“Is your refrigerator running?” While the question is part of a classic kid’s prank call, it is no laughing matter when it comes to refrigerated life-saving vaccines and blood bags.
Helium IoT Framework provides industrial manufacturers turnkey embedded solutions with extended connectivity range, longer battery life, security and cloud based analytics.
San Francisco startup, Helium, announced this week an “Internet of Things” cloud framework designed to securely scale and simplify embedded enterprise and industrial IoT solutions. Based in part on Erlang, an extremely scalable and highly reliable server infrastructure programming language founded by Ericsson and used by hyperscale over-the-top social media platforms including WhatsApp, Helium envisions industrial companies embedding the framework and sensors into appliances and machines to serve thousands of end points.
The Helium IoT framework combines smart sensors, cloud infrastructure for complex data analytics and the Helium Network to offer a fully integrated, end-to-end platform, including network connectivity, data management, business logic and analytics, and a cloud-management dashboard.

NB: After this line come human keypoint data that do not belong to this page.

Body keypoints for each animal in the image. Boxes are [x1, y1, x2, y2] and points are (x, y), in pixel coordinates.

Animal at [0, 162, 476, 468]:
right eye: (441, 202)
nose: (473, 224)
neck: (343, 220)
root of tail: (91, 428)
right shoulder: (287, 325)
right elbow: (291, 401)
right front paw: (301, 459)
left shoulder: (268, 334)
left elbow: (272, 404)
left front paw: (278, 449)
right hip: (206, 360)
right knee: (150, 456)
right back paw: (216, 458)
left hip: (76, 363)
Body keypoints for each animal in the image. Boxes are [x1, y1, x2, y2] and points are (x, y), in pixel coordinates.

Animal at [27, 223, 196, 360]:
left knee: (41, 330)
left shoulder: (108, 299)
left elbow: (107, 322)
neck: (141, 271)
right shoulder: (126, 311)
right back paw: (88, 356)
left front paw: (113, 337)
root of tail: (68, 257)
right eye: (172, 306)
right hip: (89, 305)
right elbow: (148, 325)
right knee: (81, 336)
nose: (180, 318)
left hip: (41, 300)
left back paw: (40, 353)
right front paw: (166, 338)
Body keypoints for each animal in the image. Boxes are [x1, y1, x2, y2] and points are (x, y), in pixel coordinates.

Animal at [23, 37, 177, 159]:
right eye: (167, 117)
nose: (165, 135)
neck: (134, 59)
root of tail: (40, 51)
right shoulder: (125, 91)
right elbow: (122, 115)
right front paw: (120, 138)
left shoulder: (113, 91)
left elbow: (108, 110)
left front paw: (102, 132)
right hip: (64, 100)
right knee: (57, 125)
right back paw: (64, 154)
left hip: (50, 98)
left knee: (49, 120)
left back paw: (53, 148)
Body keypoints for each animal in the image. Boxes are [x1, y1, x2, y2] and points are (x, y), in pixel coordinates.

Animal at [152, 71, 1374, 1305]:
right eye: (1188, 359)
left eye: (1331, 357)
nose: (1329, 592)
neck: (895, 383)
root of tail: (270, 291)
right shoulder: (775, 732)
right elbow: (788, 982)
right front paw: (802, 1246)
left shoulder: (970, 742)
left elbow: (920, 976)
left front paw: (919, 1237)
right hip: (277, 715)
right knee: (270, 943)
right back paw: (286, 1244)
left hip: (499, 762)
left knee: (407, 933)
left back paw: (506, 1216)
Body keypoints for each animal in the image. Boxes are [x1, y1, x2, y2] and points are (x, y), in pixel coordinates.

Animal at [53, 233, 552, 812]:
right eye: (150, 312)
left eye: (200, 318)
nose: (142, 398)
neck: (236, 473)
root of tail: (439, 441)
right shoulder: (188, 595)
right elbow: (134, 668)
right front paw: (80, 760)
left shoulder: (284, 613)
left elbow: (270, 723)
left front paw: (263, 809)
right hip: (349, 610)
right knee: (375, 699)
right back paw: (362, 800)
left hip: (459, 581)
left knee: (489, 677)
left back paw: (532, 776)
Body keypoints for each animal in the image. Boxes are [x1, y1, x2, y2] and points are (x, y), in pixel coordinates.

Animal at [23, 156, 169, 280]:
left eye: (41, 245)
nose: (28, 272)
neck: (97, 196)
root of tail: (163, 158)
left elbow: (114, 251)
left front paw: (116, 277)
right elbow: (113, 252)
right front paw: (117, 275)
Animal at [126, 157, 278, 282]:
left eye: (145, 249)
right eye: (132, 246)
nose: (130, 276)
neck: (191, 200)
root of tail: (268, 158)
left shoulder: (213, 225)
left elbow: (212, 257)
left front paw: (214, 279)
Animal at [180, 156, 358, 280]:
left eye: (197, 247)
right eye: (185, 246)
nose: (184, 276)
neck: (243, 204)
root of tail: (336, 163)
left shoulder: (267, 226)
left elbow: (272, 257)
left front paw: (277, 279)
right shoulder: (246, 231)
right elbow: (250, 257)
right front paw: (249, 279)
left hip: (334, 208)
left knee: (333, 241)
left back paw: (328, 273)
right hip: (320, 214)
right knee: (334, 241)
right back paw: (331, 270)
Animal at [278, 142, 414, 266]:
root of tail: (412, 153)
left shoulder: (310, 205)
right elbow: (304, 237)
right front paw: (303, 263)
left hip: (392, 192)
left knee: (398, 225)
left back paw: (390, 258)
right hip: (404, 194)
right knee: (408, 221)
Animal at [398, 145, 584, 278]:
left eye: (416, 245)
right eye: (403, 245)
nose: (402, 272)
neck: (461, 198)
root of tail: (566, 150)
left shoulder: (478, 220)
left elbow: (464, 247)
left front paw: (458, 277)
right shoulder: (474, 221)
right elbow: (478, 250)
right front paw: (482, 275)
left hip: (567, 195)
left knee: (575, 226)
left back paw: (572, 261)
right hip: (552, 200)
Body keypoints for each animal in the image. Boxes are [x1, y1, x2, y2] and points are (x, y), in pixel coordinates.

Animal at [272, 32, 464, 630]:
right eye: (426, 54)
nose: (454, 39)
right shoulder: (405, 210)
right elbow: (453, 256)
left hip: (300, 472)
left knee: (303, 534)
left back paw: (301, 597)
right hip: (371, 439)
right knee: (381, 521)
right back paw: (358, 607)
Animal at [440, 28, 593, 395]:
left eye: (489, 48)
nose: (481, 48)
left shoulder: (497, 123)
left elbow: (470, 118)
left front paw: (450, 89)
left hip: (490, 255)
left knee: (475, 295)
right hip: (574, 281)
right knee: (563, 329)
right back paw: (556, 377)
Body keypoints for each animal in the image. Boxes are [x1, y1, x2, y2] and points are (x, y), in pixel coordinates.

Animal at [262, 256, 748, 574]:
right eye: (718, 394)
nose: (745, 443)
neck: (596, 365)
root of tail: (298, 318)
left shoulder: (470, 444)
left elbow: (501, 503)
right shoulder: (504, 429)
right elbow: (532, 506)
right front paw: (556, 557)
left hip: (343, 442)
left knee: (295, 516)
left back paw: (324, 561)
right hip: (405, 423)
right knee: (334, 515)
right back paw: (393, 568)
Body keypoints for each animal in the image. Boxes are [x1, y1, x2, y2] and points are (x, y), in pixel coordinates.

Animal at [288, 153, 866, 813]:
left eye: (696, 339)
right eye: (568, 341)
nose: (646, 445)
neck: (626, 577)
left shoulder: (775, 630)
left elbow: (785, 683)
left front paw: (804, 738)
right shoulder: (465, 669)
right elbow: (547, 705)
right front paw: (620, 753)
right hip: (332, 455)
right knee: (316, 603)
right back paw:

“There is immense potential in giving physical things the power of perception to provide businesses with the tools they need to make highly informed decisions,” said Rob Chandhok, president and COO of Helium. “Helium’s platform is an end-to-end solution that moves at the speed of software so your insights grow along with your business.”
Helium sensors provide intelligence at the edge of the network and are optimized for long battery life. The network operates at both 2.4 Ghz and 900 Mhz, dynamically, to avoid congestion. More importantly, the machine-learning sensors collect information and, once analyzed, sends insights and relevant information when required.
Health care, along with the food and beverage markets, will be Helium’s initial primary target markets. Through the smart Helium IoT framework, the company enables reduced risk and improved inventory control for temperature-sensitive items that include blood bags and vaccines. Over time, Helium plans help industrial clients reduce parts, maintenance and operating cost by predicting machine failures or outages before they occur.
Helium Systems raised $16 million in Series A funding in December 2014.